Trump Signs NAFTA Replacement with Mexican and Canadian Leaders
United States-Mexico-Canada Agreement promises a standard legal framework, better trade relationships and more
President Donald Trump took a huge step in meeting a campaign promise on Friday by signing a trade agreement with Mexico and Canada while in Buenos Aires, Argentina, for the G20 summit.
The North American Free Trade Agreement (NAFTA) has been the foundation of trade relations among the three countries since 1994.
But the president has been critical of the deal and vowed to replace it. He took a step in that direction by signing a replacement deal with Canadian Prime Minister Justin Trudeau (shown above left) and Mexican President Enrique Peña Nieto (above right).
The United States-Mexico-Canada Agreement (USMCA) was proposed by the three countries after a long and hard-fought negotiation process as a replacement deal on September 30.
The partner countries worked out the finer details before signing the deal Friday in Buenos Aires.
“The USMCA is the largest, most significant, modern and balanced trade agreement in history,” Trump said during the signing ceremony.
“All of our countries will benefit greatly.

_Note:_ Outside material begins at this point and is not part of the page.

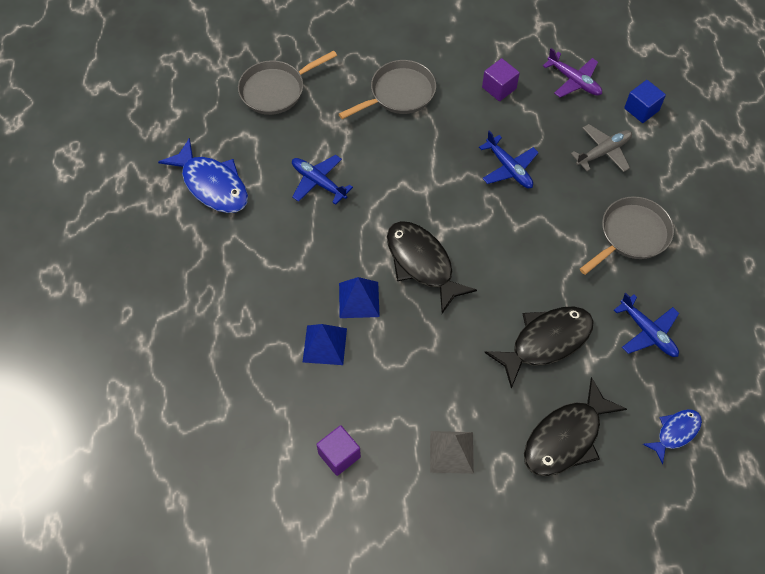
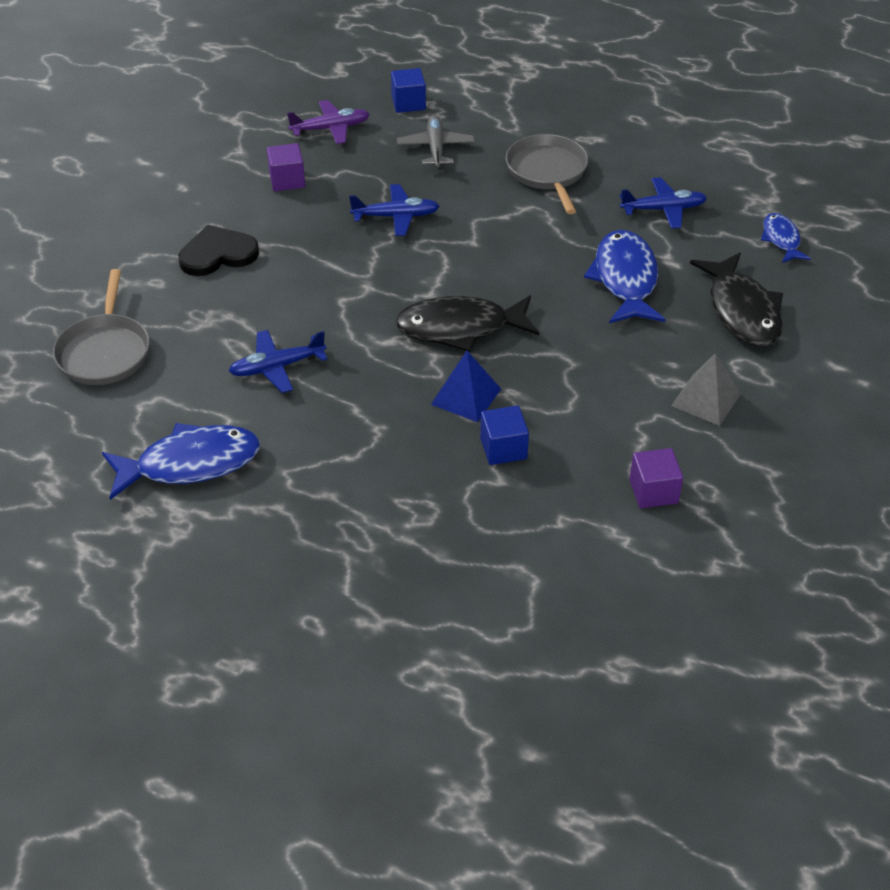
camera: 60 degrees left, 15 degrees down
(324, 345) = (503, 448): blue pyramid -> blue cube
(399, 93) = (218, 254): grey pan -> black heart
(545, 342) = (625, 279): black fish -> blue fish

It is probably the largest trade deal ever made, also. In the United States that new trade pact will support high-paying manufacturing jobs and promote greater access for American exports across a range of sectors.”

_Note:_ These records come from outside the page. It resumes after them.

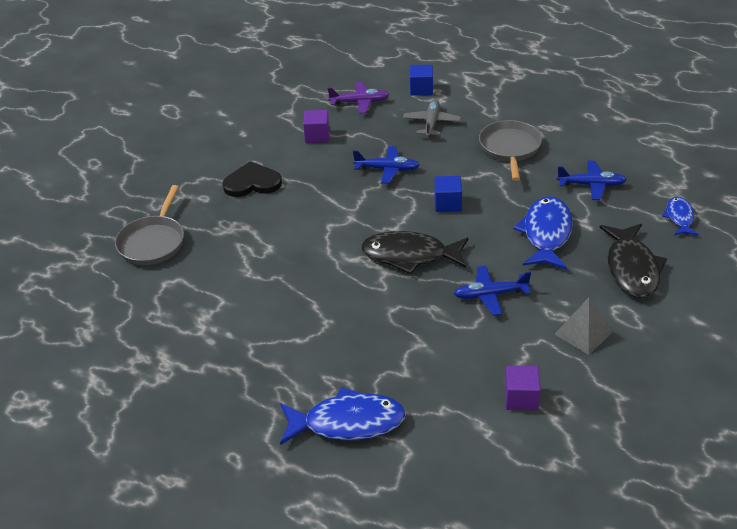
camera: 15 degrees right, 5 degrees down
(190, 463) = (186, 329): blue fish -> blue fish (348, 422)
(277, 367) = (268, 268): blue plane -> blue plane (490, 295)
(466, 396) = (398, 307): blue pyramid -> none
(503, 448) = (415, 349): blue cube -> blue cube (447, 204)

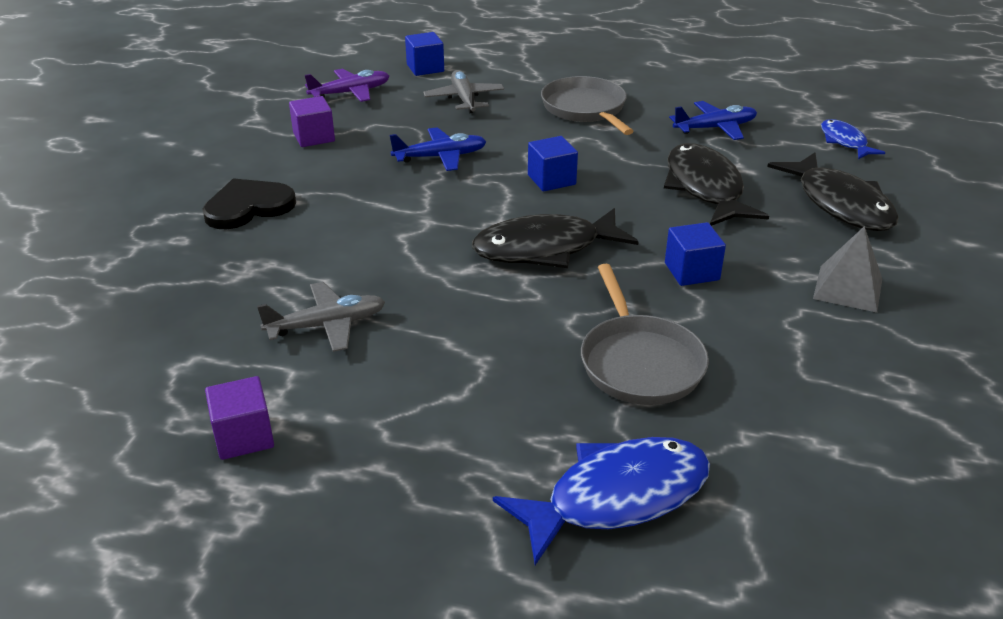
camera: 25 degrees left, 5 degrees down
(153, 242) = (122, 315): grey pan -> grey pan (639, 362)
(255, 276) = (327, 325): none -> grey plane
(490, 295) = (691, 271): blue plane -> blue cube
(521, 398) = (839, 390): purple cube -> purple cube (244, 437)
(546, 234) = (705, 188): blue fish -> black fish

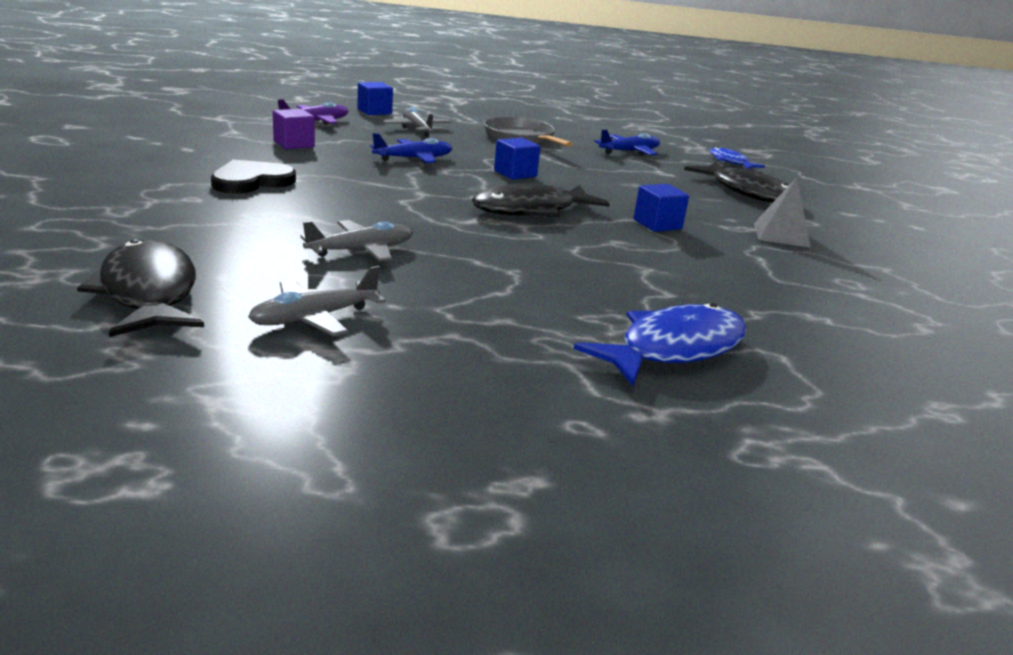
camera: 15 degrees left, 10 degrees down
(244, 437) = (315, 318): purple cube -> grey plane
(639, 362) = (646, 273): grey pan -> none
(705, 188) = (640, 182): black fish -> black fish (148, 293)

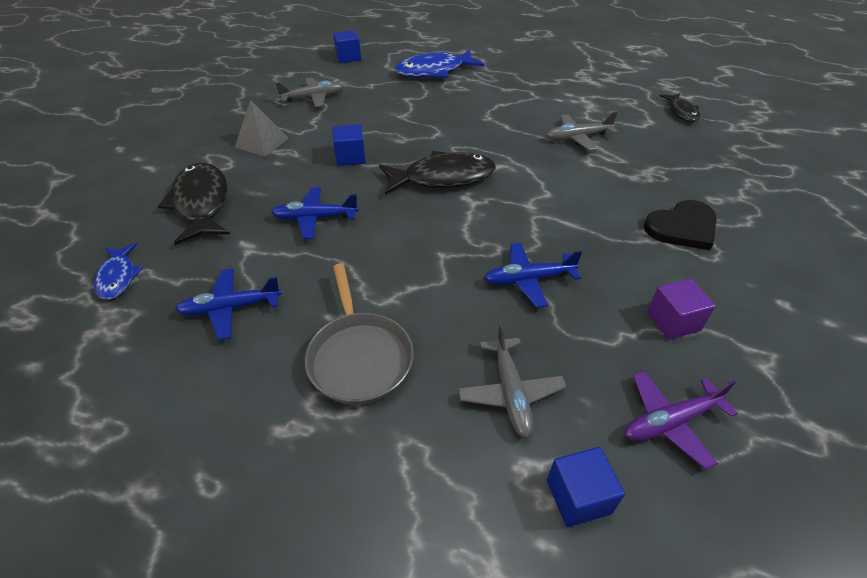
camera: 160 degrees left, 20 degrees up
(148, 293) = (681, 112): black fish -> black fish, size x0.56
(315, 318) = (596, 94): grey plane -> grey plane (313, 98)
(515, 174) = (425, 243): blue cube -> blue cube (348, 57)
(630, 185) = (315, 218): none -> blue plane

The U.S. Congress and the legislative bodies of both partner countries will have to pass the trade agreement before it can become official. That poses some problems, as congressional control will split when the new session starts on Jan. 3, 2019.
Democrats were able to gain control of the House in the midterm elections this fall, while Republicans held onto the majority in the Senate.
“In the United States [this] new trade pact will support high-paying manufacturing jobs and promote greater access for American exports across a range of sectors.”
NAFTA helped boost trade relations among the partner countries by eliminating or reducing tariffs. Trump has repeatedly countered that the trade agreement has also hurt domestic workers by making it easier to outsource jobs.
The new deal is aimed at limiting the harm workers might face while still allowing for greater trade access.
U.S. Trade Representative Robert Lighthizer highlighted the numerous goals the administration hoped to accomplish on September 30. The deal is intended to create a standard legal framework, strengthen trade relationships, ensure small businesses benefit, and foster worker rights.
The USMCA counters outsourcing by ensuring labor and wage standards in certain industries. It also includes other more progressive ideas, such as environmental protections. It also limits tariffs as its predecessor did, while promising to go a step further by addressing non-tariff barriers. The non-tariff barriers are specifically related to trade in remanufactured goods, import licensing and export licensing.
The USMCA also has provisions specific to certain industries, such as farming and textiles. The deal promises to boost manufacturing by establishing more specific rules of origin provisions.
Rules of origin are used to determine the country in which a product originated. The update is intended to provide greater incentives to source goods and materials in North America.
Canada has been resistant to many of the demands put forth by the president. White House Council of Economic Advisers Chairman Kevin Hassett urged the country at the time to consider joining.